Framing the Student Loan Problem

Framing the Student Loan Problem

Part of our investment discovery process at Loup is to identify large problems, define the problems in our structure of cost/convenience/moral, figure out the best way to solve the problem, then find the companies doing it. We plan to regularly write about problems we identify as part of our 99 Problems series. 

Student loan debt is a huge problem and a huge opportunity. In the US, there is currently $1.5T in outstanding federal student loan debt among 45 million borrowers. 10% of the outstanding debt, $150B, is over 90 days delinquent or in default. Over the next four years, this number is projected to reach 40% (Brookings).

Here are a few of the problems we’ve identified related to the student loan space.

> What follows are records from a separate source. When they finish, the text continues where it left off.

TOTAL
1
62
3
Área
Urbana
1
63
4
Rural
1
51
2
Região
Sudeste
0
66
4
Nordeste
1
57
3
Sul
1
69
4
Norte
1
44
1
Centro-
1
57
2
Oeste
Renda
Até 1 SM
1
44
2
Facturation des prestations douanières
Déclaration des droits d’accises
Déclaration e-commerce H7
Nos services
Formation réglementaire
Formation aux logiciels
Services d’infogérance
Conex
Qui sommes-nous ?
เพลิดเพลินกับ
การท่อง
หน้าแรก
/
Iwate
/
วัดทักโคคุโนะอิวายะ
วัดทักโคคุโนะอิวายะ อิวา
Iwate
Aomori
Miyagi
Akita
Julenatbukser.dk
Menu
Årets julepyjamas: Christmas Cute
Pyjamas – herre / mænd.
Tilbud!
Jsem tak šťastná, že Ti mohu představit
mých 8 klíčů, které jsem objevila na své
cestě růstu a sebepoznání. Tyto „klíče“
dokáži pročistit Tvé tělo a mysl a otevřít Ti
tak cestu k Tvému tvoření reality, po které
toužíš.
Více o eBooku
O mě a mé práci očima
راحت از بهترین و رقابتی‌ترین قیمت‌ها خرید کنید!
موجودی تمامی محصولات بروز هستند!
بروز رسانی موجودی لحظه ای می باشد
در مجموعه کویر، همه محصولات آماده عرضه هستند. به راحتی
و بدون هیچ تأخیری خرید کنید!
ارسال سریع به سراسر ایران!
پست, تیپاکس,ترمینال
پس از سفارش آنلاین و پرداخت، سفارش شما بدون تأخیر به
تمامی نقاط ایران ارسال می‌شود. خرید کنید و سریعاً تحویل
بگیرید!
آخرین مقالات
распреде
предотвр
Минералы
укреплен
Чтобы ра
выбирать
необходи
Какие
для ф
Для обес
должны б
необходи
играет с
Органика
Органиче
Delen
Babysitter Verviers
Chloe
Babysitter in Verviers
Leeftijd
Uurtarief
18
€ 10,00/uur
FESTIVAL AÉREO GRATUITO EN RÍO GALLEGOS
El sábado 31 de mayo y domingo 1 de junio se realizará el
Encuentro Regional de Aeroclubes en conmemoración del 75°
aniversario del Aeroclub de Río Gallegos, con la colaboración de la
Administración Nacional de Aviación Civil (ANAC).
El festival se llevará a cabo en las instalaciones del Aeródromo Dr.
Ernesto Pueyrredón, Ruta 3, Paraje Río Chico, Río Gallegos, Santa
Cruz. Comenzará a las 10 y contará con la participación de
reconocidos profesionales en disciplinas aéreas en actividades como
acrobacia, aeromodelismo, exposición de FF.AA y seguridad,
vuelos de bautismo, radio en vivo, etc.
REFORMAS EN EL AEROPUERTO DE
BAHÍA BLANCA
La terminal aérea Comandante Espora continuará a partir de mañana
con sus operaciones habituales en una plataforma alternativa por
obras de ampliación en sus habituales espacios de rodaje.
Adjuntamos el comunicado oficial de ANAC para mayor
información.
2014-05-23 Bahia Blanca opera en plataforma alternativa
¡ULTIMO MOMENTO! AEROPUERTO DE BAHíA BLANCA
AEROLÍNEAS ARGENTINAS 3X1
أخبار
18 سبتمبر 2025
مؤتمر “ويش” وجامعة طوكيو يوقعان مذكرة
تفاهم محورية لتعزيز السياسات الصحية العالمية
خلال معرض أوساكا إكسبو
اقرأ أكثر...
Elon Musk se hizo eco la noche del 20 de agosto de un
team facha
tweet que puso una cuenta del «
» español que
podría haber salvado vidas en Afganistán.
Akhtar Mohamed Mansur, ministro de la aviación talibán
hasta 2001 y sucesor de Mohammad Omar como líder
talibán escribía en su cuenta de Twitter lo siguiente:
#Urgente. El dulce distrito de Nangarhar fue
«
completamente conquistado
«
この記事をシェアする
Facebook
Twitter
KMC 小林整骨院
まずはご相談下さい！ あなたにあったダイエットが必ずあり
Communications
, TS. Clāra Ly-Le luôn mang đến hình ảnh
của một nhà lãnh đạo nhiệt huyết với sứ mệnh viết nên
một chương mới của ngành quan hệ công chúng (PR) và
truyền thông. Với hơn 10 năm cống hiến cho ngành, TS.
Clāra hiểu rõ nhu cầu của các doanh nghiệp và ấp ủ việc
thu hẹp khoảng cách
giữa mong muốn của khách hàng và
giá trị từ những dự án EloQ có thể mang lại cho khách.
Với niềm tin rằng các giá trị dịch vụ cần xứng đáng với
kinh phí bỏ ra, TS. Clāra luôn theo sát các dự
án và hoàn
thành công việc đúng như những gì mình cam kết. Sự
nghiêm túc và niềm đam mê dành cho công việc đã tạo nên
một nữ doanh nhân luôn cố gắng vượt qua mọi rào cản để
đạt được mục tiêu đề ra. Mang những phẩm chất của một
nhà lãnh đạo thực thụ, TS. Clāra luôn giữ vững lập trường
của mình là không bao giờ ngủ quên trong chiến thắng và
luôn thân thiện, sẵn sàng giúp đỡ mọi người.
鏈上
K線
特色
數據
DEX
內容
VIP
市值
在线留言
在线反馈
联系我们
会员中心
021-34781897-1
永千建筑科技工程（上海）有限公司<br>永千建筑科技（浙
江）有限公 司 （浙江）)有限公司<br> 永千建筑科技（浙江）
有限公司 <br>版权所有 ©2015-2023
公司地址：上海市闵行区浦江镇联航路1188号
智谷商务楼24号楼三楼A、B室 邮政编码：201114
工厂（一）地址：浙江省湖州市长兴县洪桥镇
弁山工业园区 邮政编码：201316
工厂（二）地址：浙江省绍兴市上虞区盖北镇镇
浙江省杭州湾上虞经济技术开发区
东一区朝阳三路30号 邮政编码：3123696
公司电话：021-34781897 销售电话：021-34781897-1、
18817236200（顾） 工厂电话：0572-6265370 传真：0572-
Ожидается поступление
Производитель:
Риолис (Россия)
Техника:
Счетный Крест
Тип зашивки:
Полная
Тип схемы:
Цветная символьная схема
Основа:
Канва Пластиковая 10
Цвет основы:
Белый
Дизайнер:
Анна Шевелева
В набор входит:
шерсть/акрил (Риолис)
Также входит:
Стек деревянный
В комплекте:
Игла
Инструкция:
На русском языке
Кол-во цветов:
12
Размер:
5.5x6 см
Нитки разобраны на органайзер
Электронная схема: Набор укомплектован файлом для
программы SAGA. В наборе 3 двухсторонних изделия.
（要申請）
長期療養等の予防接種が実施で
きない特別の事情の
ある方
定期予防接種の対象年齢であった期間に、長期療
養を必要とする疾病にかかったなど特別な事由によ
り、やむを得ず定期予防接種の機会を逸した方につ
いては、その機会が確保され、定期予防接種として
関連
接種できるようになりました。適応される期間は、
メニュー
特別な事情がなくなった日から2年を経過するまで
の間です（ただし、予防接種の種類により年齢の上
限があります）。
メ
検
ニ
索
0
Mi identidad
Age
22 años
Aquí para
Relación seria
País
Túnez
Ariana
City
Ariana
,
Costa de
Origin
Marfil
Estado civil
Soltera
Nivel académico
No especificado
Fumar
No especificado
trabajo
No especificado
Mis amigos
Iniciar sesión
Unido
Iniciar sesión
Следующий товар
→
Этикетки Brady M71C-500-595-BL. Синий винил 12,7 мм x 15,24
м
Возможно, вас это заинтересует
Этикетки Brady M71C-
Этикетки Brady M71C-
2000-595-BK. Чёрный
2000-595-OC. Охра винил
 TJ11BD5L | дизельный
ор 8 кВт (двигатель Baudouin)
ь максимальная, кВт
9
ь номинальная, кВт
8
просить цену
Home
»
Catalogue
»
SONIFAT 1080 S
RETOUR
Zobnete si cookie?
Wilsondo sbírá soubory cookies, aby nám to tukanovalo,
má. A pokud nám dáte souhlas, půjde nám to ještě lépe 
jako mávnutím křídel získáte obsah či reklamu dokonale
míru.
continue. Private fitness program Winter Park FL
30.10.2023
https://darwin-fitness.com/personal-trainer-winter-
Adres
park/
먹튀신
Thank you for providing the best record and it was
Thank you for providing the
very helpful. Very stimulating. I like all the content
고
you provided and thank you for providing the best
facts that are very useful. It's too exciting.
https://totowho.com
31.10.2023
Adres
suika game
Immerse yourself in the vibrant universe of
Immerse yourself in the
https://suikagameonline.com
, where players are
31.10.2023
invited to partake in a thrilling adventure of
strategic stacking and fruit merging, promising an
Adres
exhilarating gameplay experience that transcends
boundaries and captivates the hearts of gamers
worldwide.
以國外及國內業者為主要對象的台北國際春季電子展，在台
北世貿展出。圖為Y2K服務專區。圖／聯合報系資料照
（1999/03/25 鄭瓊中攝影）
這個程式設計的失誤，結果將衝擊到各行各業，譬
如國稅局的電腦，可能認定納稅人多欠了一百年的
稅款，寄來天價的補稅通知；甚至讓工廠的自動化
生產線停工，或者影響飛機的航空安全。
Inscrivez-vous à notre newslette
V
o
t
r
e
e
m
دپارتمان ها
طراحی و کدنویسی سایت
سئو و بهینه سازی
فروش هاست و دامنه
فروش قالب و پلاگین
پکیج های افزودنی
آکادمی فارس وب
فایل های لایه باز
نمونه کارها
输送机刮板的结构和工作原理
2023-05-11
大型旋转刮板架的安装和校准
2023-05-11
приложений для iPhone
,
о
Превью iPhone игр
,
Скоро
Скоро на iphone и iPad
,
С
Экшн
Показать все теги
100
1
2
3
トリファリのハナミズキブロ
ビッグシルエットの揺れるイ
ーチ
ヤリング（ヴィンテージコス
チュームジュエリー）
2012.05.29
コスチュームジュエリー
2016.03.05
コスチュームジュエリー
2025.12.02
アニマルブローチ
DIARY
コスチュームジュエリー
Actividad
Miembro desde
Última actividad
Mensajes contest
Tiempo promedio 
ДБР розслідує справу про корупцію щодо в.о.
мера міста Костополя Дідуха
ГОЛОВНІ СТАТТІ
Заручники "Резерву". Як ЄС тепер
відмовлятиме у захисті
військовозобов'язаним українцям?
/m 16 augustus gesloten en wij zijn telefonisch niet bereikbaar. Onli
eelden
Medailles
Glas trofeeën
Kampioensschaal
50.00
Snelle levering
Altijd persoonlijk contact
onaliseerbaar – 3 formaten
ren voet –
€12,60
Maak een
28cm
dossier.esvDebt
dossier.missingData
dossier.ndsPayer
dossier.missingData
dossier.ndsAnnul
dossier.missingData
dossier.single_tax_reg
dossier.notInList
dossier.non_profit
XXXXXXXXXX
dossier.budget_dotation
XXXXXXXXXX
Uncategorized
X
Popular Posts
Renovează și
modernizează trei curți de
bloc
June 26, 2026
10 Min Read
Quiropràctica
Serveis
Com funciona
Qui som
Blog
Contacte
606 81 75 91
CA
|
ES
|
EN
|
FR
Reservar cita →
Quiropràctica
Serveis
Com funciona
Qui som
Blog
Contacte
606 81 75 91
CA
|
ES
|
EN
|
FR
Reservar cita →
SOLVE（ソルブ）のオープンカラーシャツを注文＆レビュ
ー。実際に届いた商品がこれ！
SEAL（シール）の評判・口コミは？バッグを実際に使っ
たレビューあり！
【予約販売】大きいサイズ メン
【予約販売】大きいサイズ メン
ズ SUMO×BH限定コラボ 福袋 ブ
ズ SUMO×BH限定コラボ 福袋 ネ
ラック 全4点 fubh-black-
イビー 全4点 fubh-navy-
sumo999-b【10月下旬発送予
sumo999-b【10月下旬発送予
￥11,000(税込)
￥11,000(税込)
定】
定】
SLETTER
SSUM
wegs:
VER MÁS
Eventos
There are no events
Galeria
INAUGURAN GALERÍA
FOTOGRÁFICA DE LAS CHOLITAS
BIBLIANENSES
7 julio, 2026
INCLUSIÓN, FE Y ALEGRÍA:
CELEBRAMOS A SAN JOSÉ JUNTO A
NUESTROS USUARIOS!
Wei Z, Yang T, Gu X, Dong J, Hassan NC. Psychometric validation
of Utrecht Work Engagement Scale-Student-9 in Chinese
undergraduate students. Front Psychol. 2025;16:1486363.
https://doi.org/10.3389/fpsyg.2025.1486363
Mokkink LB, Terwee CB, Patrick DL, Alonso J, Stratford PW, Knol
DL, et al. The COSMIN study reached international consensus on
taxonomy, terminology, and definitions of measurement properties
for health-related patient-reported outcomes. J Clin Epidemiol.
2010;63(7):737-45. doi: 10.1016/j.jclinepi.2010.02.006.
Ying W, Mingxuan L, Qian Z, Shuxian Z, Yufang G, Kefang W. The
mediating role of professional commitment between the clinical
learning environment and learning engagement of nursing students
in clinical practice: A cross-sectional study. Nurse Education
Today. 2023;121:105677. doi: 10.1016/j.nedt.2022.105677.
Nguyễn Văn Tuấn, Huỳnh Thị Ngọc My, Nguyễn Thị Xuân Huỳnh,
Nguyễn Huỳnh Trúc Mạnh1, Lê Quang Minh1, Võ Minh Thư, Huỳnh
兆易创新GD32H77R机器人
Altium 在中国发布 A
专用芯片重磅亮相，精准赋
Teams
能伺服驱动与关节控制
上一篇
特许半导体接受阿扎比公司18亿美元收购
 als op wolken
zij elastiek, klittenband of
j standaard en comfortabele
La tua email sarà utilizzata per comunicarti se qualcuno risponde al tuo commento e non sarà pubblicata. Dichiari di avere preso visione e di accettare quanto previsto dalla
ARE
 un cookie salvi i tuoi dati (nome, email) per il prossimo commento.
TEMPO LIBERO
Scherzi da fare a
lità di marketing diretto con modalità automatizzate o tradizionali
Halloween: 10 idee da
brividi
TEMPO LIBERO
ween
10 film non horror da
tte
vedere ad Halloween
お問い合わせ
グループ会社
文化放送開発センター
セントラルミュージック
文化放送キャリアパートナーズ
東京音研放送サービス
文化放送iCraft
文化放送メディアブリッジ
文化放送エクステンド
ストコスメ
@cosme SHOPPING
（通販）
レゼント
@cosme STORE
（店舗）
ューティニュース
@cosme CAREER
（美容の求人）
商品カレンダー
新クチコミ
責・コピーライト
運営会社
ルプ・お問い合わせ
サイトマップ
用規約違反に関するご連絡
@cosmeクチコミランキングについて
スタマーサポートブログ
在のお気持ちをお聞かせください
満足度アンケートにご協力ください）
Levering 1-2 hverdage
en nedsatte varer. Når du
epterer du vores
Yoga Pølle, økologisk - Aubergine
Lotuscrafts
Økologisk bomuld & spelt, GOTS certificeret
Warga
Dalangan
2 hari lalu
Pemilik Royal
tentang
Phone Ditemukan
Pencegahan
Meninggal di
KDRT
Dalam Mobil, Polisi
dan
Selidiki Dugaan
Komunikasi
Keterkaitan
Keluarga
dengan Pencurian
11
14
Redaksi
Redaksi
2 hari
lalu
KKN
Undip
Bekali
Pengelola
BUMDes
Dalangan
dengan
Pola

Borrower convenience in figuring out the optimal repayment plan. Paying back your loans is easy for borrowers with high-paying jobs and stable incomes who can just set up an autopay. However, most borrowers, particularly those newly graduated, don’t have this luxury. For that segment of borrowers, it’s hard to figure out the optimal repayment plan based on their unique circumstances. Current income, future income, family size, location, and living expenses all play a role in determining the right repayment plan. Borrowers are left to figure this out on their own without much guidance from the federal loan servicers. Circumstances change over time and borrowers aren’t sure if/when they should change their plan. Often, borrowers remain on the same repayment plan without understanding the long-term consequences. Products that succeed in this category must focus on ease of use and saving borrowers time.

Borrower cost of loans with higher-than-necessary rates. Companies like SoFi, Earnest, and Common Bond offer student loan refinancing and private student loans. While this helps borrows save money over the course of their loans, the products and services offered are typically limited to a small percentage of student loan borrowers that they deem “Henry” (high-earning not rich yet). According to NerdWallet, the average approved SoFi borrower has an income of $130,000 and a credit score of 766.

Refinancing can make sense for high earners, but it can remove federal provisions that benefit borrowers. If a borrower keeps their student loans with a federal loan servicer, they are able to adjust their repayment plans to one of the four income-driven repayment options, apply for forbearance when appropriate, and even have certain pathways to loan forgiveness. If a borrower refinances with SoFi or another company, they give up these protections in return for a lower interest rate.

Borrower cost of negatively amortized loans. Half of all loan borrowers (48%) have loan balances that are negatively amortized — monthly loan payments aren’t enough to cover interest payments. (Federal Reserve Bank of New York Consumer Credit Panel). If you adjust and remove borrowers currently in school, the number is closer to 39%. Borrowers with negatively amortizing loans are costing themselves more in the long run by extending the life of their loans and the amount of interest they pay. Many borrowers could sacrifice current comforts for future peace of mind by paying more for their loans today, but often don’t understand the impact that their discretionary spending has on their long-term financial health. Products that understand a person’s income and spending habits via bank data can help push borrowers toward more responsible repayment habits.

Employer cost of employee retention, productivity. Student loan debt negatively affects employee retention (ASA, EBRI) and productivity (Lockton), so employers are experimenting with student loan payments as an employee benefit. There are certain ways for employers to make these payments with pre-tax dollars, but it remains unclear and complicated for employers to navigate. Recently, Chegg announced a plan to help pay off employees’ student loans.

The solutions to these problems will differ depending on what companies are trying to solve, but winners are likely to follow current fintech trends:

  • Millennial inspired design/branding
  • Mobile first
  • Dynamic customer service
  • Wins customers without spending on traditional marketing

We expect to see more activity in the student loan space over the next few years given the magnitude of the problem. Whoever the winners end up being, it’s a problem worth solving.